Rejecting Corporate Models: Bluesky vs. Nostr Philosophy

Dorsey criticized Bluesky—which he initially funded—for replicating Twitter's flaws by adopting a venture-backed, corporate structure. He argues this inevitably leads to advertiser influence and regulatory compromises. In contrast, Nostr operates like Bitcoin: fully open-source, permissionless, and owned by no entity. This model eliminates single points of failure and aligns with the group's hacker ethos:

  • No venture capital: Funded via donations and Dorsey's seed investment.
  • Tools released under MIT/BSD licenses to encourage forks and reuse.
  • Prioritizes protocols over platforms to resist "enshittification."

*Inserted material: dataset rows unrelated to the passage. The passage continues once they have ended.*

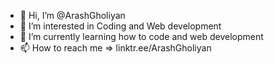 - 👋 Hi, I’m @ArashGholiyan
- 👀 I’m interested in Coding and Web development 
- 🌱 I’m currently learning how to code and web development 
- 📫 How to reach me => linktr.ee/ArashGholiyan 

<!---
ArashGholiyan/ArashGholiyan is a ✨ special ✨ repository because its `README.md` (this file) appears on your GitHub profile.
You can click the Preview link to take a look at your changes.
--->
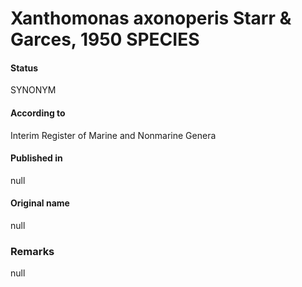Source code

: Xanthomonas axonoperis Starr & Garces, 1950 SPECIES
=======

#### Status
SYNONYM

#### According to
Interim Register of Marine and Nonmarine Genera

#### Published in
null

#### Original name
null

### Remarks
null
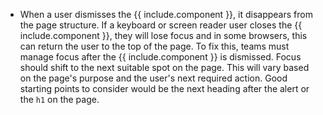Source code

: * When a user dismisses the {{ include.component }}, it disappears from the page structure. If a keyboard or screen reader user closes the {{ include.component }}, they will lose focus and in some browsers, this can return the user to the top of the page. To fix this, teams must manage focus after the {{ include.component }} is dismissed. Focus should shift to the next suitable spot on the page. This will vary based on the page's purpose and the user's next required action. Good starting points to consider would be the next heading after the alert or the `h1` on the page.
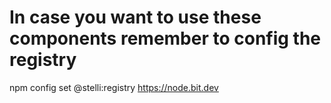# In case you want to use these components remember to config the registry
npm config set @stelli:registry https://node.bit.dev
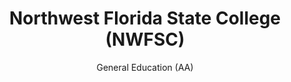 ---
type: "education"
title: "Northwest Florida State College (NWFSC)"
subtitle: "General Education (AA)"
dates: "May 2013"
---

Enshrining User Rights: The Social Media Bill of Rights

The collective is drafting a Social Media Bill of Rights mandating:
- Data portability: Export profiles and content across services.
- Mandatory interoperability: Protocols must support cross-app communication.
- Transparent algorithms: Open-source ranking and recommendation systems.
- Self-hostable identities: Decentralized identifiers (DIDs) controllable by users.

The Tech Stack Enabling Rapid Experimentation

Henshaw-Plath credits advancements in AI-assisted coding (similar to GitHub Copilot) with accelerating development, drawing parallels to how frameworks like Ruby on Rails fueled Web 2.0. The team uses:
- LLM-generated code for boilerplate reduction in Shakespeare.
- Lightning Network integration in Cashu for instant micropayments.
- NIPs (Nostr Implementation Possibilities) for extensible protocol upgrades.

Future projects include unannounced tools expanding decentralized compute and storage layers, positioning 'and Other Stuff' as a catalyst for rebuilding social infrastructure from first principles.